Sexto Andar
Fernanda Torres
REVISTA VEJA - RIO
A fumaça negra que cobre São Paulo sempre me espanta quando sobrevoo a muralha da serra e chego ao Planalto Paulista. O mesmo acontece quando paro o carro em qualquer cruzamento da megalópole e o aparelho que mede a qualidade do ar estampa um PÉSSIMA para qualquer um ver. Morei em São Paulo na infância e tenho um carinho freudiano pela cidade. Ainda levo meus filhos ao Butantã, como meu pai fazia comigo, e gosto, pasmem, do verde fechado da vegetação paulista quando ela existe. Mas, para alguém que passou a vida inteira cercada pela exuberância natural do Rio, é difícil se acostumar com a concretude de São Paulo. O preço do progresso dos nossos vizinhos foram o trânsito, a poluição, a morte dos rios, do verde, aquela ladainha trágica do desenvolvimento que todo mundo conhece. Vivo no balneário ciente das desvantagens do socialismo moreno, da manemolência, da desordem cívica; mas a natureza carioca é tão poderosa que é capaz de curar angústia, solidão, dor de corno, inveja, raiva, e faz esquecer do atraso medieval que nos acompanha.

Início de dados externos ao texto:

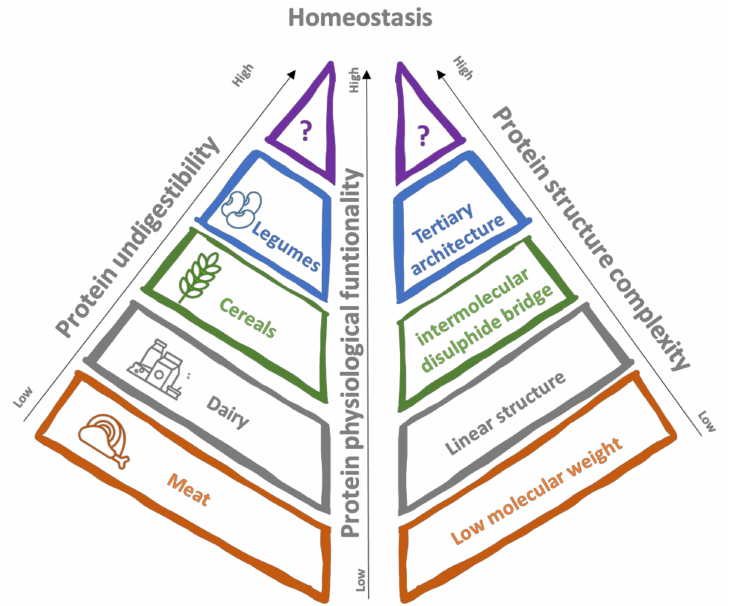
Figure 2. Overall representation of the proteinous fibre concept. The degree of protein indigestibil- ity is strictly influenced by the raw materials where they are sourced and by the different food (bio)processing they undergo during their extraction, purification and subsequent inclusion in food products. However, learned scientist participation in this immature field is eagerly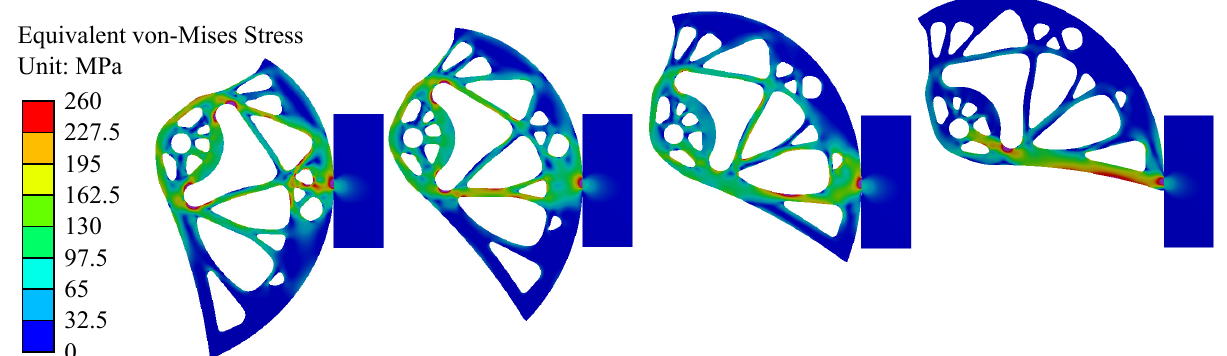
Figure 12. Von Mises stress fields corresponding to the force F min = 5.00 kN ( F = 1.25 kN) for different widths of the rock crack w = 75, 86, 97, 108 mm (from left).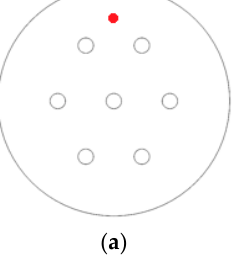
Figure 6. Orifice arrangement in the resonator cover: ( a ) Variant 1; ( b ) Variant 2; ( c ) Variant 3.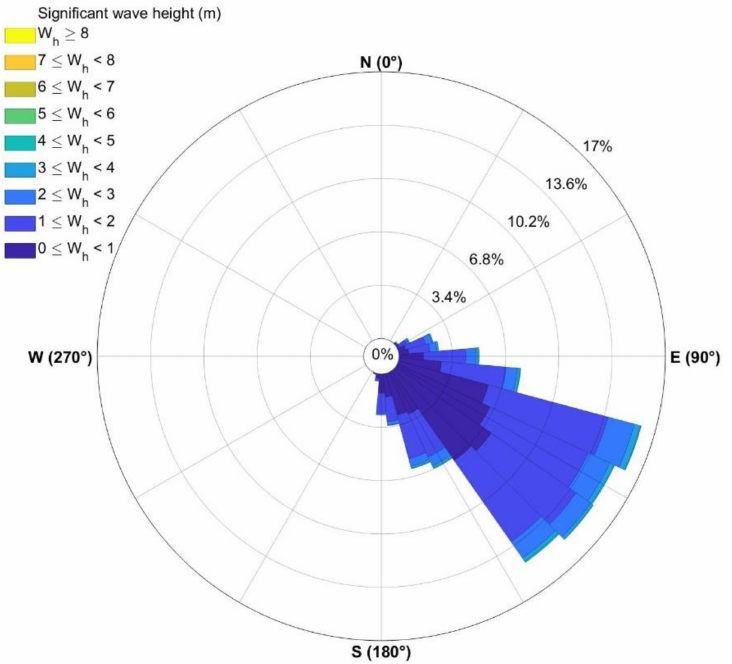
Figure 4. Significant wave height and its direction in the period from January 2001 to December 2018 observed at Hitachinaka port, nearby the Hitachi Beach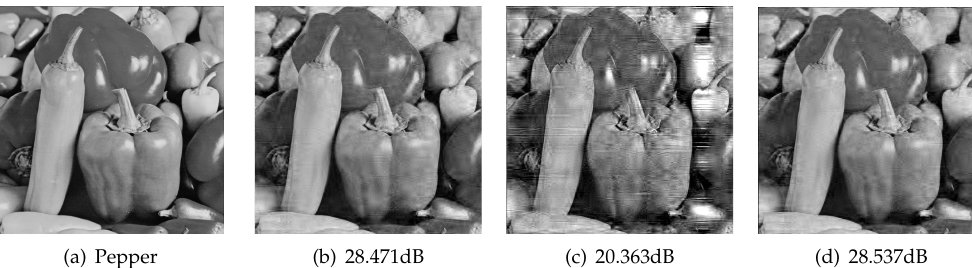
Figure 12. The reconstruction results of the standard test image Pepper at τ = 0.4. ( a ) original image; ( b ) reconstructed by HTP with α ∗ = 6, (PSNR: 28.471 dB); ( c ) reconstructed by CGIHT (PSNR: 20.363 dB); ( d ) reconstructed by CGHTP (PSNR: 28.537 dB).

Isso até você precisar de um hospital. Há dois anos, escrevi aqui mesmo uma crônica sobre o Hospital Albert Einstein, de São Paulo. Neste ano, voltei para o mesmo 6º andar. Antes, apenas os quartos do canto do corredor de 100 metros de comprimento contavam com pressão positiva, uma maneira de esterilização através da corrente de ar. Agora, todo o andar tem o mecanismo, o que permite aos internos circular livremente. Nove transplantes de medula ocorriam simultaneamente durante o Ano-Novo. No quadro da enfermagem, na sala de convivência, cartas e cartas de pessoas que passaram pelo 6º andar agradeciam a cura. O hospital ganhou novas alas, passarelas, centros de pesquisa e agora parece uma cidade ainda mais impressionante do que me pareceu da primeira vez em que lá estive.

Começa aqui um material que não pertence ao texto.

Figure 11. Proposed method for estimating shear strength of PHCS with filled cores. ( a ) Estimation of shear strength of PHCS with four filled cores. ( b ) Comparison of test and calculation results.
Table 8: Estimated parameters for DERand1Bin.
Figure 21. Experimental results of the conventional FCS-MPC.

Além do Hospital Albert Einstein, fundado pela Sociedade Israelita Brasileira Albert Einstein, e do Hospital Sírio-Libanês, inaugurado em 1921 por uma associação beneficente de senhoras da primeira geração de sírios e libaneses, a capital paulista abriga diversos outros hospitais de alta qualidade. O Rio tem grandes neurologistas, oncologistas, endocrinologistas, mas nenhum centro hospitalar ou de pesquisa comparável aos de São Paulo. Minto, a Rede Sarah abriu seu centro de atendimento na Barra da Tijuca. Mas o Sarah é focado na neurologia, não cuida de doenças infecciosas, nem de câncer, nem de outras mazelas terríveis. Além disso, o Sarah não é uma iniciativa carioca, ele é um bem-sucedido projeto do Distrito Federal que funciona como um ministério. Sua verba sai diretamente dos cofres da União sem passar pela burocracia, pela politicagem e pelos atravessadores que muitas vezes consomem e desviam os recursos destinados à saúde.

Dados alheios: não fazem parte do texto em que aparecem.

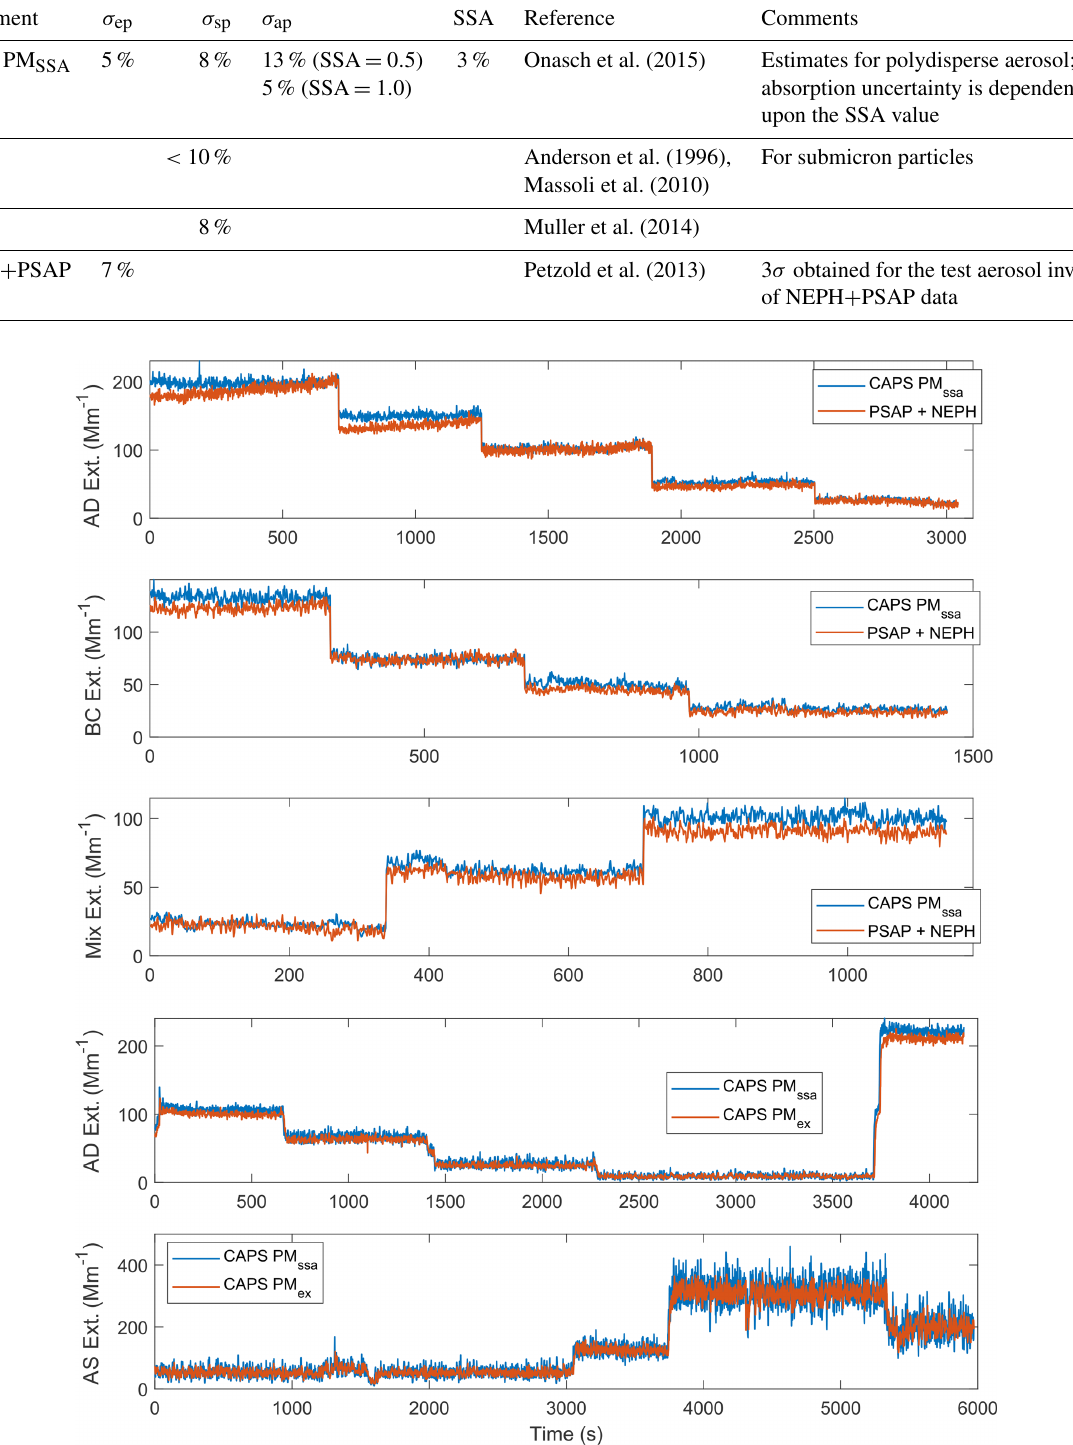
Figure 4. Time series (1Hz) of the simultaneously measured extinction coefficients by the different instruments. Instruments used: CAPS PM ex , CAPS PM SSA and the sum of absorption and scattering coefficients measured by PSAP and NEPH as noted in the legend for the individual subplots. The test aerosols used are noted in the caption of the y axis of the individual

Sei que não temos metade do poderio paulista, mas nossos doutores e pacientes mereciam condições melhores de trabalho. Nestes dois anos em que estive afastada de um centro de terapia intensiva, não pude notar nenhum avanço, nada, nenhum investimento nos hospitais que aqui revisitei. Eles estão congelados no tempo, apenas mais velhos do que estavam há dois anos. A insegurança é imensa. Experimente ter um problema grave durante o Natal e o fim do ano, simplesmente não há para onde correr. Não estou discutindo aqui as condições da saúde pública no Brasil. A Rede Sarah é o exemplo máximo, modelo do que deveríamos ambicionar. Estou falando de hospitais e laboratórios que trabalham com convênios particulares e que mesmo assim não funcionam no Rio. A diferença entre tratar uma doença séria na Guanabara e em São Paulo não está no conhecimento do especialista sobre o que se passa com o enfermo, mas sim na segurança de ter, atrás de si, um apoio hospitalar que o respalde. Por aqui, fala-se na possibilidade de morte. Em São Paulo, nas chances de cura.
Eu não sei se foi a decadência carioca, se foi a falta de espírito filantrópico, se foi descaso das autoridades, eu não sei se foi a avidez por lucro ou o preparo ruim dos profissionais ligados à área, não os médicos, repito, mas a enfermagem, a qualidade do diagnóstico laboratorial. Eu não sei se é um problema de educação, de moral e cívica, eu não sei. Mas o que será que podemos fazer para criar pelo menos um, um, unzinho centro de referência hospitalar no Rio que irradie para o estado uma nova forma de lidar com a saúde? E se, a exemplo da Rede Sarah, propuséssemos uma filial do Sírio ou do Einstein na velha e sofrida Guanabara? Fica aqui a sugestão.